What Is Data Science

The picture below gives an idea how Data Science relates to those fields:


Data Science is the practical application of all those fields (AI, ML, DL) in a business context.  “Business” here is a flexible term since it could also cover a case where you work on scientific research.  In this case your “business” is science.  Which actually is truer than you want to think about.

But whatever the context of your application is, the goals are always the same:

  • extracting insights from data,
  • predicting developments,
  • deriving the best actions for an optimal outcome,
  • or sometimes even perform those actions in an automated fashion.

As you can also see in the diagram above, Data Science covers more than the application of only those techniques.  It also covers related fields like traditional statistics and the visualization of data or results.   Finally, Data Science also includes the necessary data preparation to get the analysis done.  In fact, this is where you will spend most of your time on as a data scientist.

A more traditional definition describes a data scientist as somebody with programming skills, statistical knowledge, and business understanding. And while this indeed is a skill mix which allows you to do the job of a data scientist, this definition falls a bit short.  Others realized this as well which led to a battle of Venn diagrams.

The problem is that people can be good data scientists even if they do not write a single line of code. And other data scientists can create great predictive models with the help of the right tools.  But without a deeper understanding of statistics.  So the “unicorn” data scientist (who can master all the skills at the same time) is not only overpaid and hard to find.  It might also be unnecessary.

For this reason, I like the definition above more which focuses on the “what” and less on the “how”.  Data scientists are people who apply all those analytical techniques and the necessary data preparation in the context of a business application.  The tools do not matter to me as long as the results are correct and reliable.

 

What is Artificial Intelligence, Machine Learning, and Deep Learning?

This post should help to understand the differences and relationships of those fields. Let’s get started with the following picture.

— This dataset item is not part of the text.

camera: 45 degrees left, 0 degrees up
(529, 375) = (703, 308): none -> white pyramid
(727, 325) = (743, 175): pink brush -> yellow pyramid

It explains the three terms artificial intelligence, machine learning, and deep learning:

Artificial Intelligence is covering anything which enables computers to behave like a human.  Think of the famous – although a bit outdated – Turing test to determine if this is the case or not.  If you talk to Siri on your phone and get an answer, this is close already.  Automatic trading systems using machine learning to be more adaptive would also already fall into this category.

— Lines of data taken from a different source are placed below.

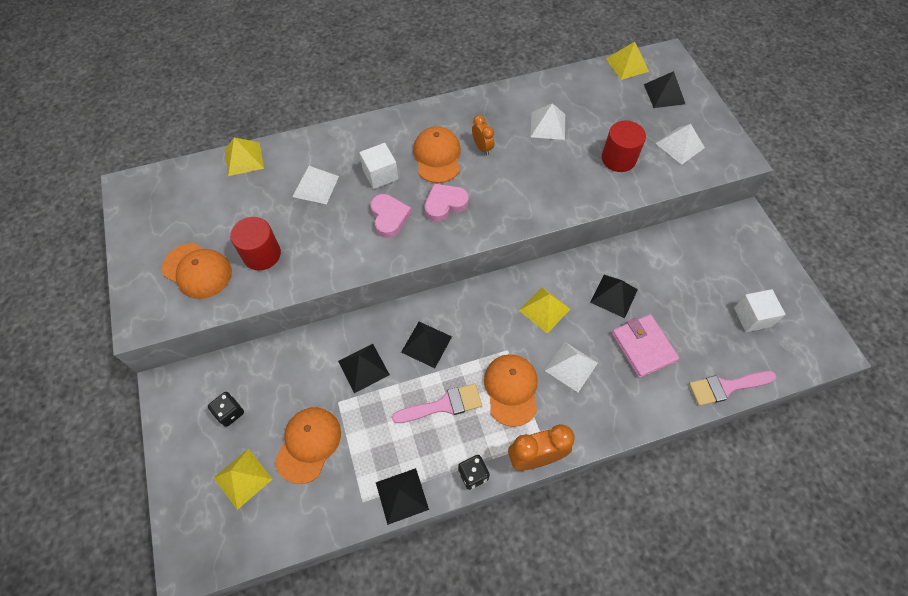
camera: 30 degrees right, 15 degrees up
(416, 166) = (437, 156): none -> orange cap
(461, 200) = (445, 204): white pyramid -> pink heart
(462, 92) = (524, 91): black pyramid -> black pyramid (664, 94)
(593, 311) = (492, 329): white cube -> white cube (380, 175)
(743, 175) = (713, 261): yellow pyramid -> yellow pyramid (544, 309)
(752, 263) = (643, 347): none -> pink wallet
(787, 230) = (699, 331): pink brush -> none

Machine Learning is the subset of Artificial Intelligence which deals with the extraction of patterns from data sets. This means that the machine can find rules for optimal behavior but also can adapt to changes in the world. Many of the involved algorithms are known since decades and sometimes even centuries. But thanks to the advances in computer science as well as parallel computing they can now scale up to massive data volumes.

Deep Learning is a specific class of Machine Learning algorithms which are using complex neural networks.  In a sense, it is a group of related techniques like the group of “decision trees” or “support vector machines”.  But thanks to the advances in parallel computing they got quite a bit of hype recently which is why I broke them out here. As you can see, deep learning is a subset of methods from machine learning.  When somebody explains that deep learning is “radically different from machine learning“, they are wrong.  But if you would like to get a BS-free view on deep learning, check out this webinar I did some time ago.

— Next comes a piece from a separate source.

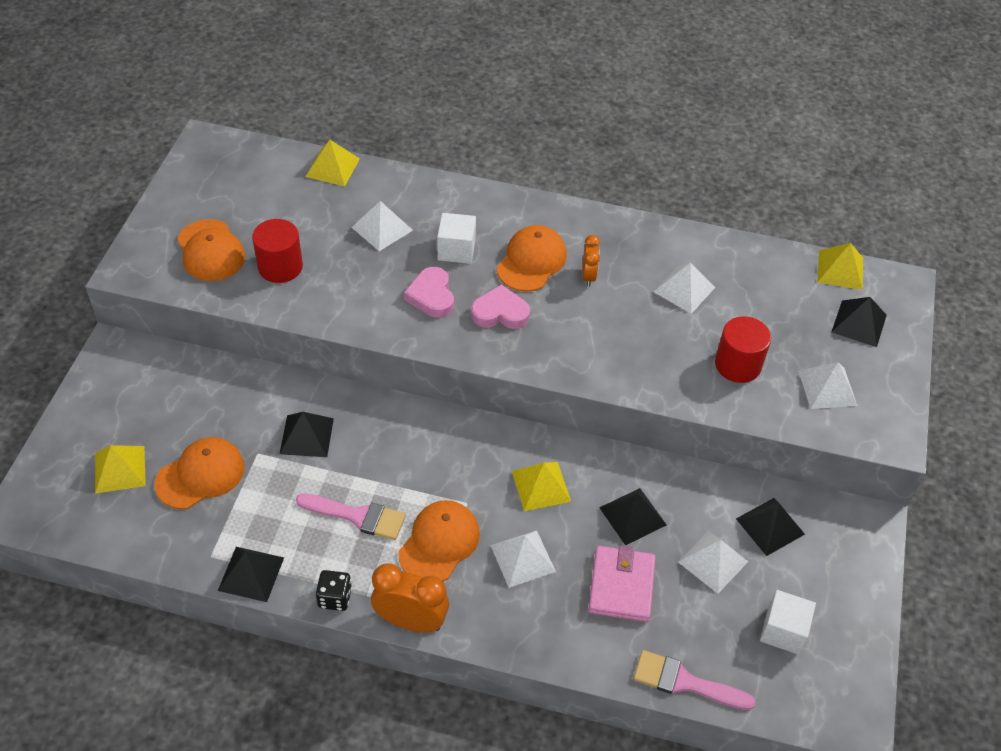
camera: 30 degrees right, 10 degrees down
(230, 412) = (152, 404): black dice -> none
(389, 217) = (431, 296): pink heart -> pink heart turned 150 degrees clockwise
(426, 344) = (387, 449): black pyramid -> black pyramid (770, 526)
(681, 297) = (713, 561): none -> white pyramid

But if Machine Learning is only a subset of Artificial Intelligence, what else is part of this field?  Below is a summary of the most important research areas and methods for each of the three groups:

  • Artificial Intelligence: Machine Learning (duh!), planning, natural language understanding, language synthesis, computer vision, robotics, sensor analysis, optimization & simulation, among others.
  • Machine Learning: Deep Learning (another duh!), support vector machines, decision trees, Bayes learning, k-means clustering, association rule learning, regression, and many more.
  • Deep Learning: artificial neural networks, convolutional neural networks, recursive neural networks, long short-term memory, deep belief networks, and many more.

As you can see, there are dozens of techniques in each of those fields. And researchers generate new algorithms on a weekly basis.  Those algorithms might be complex.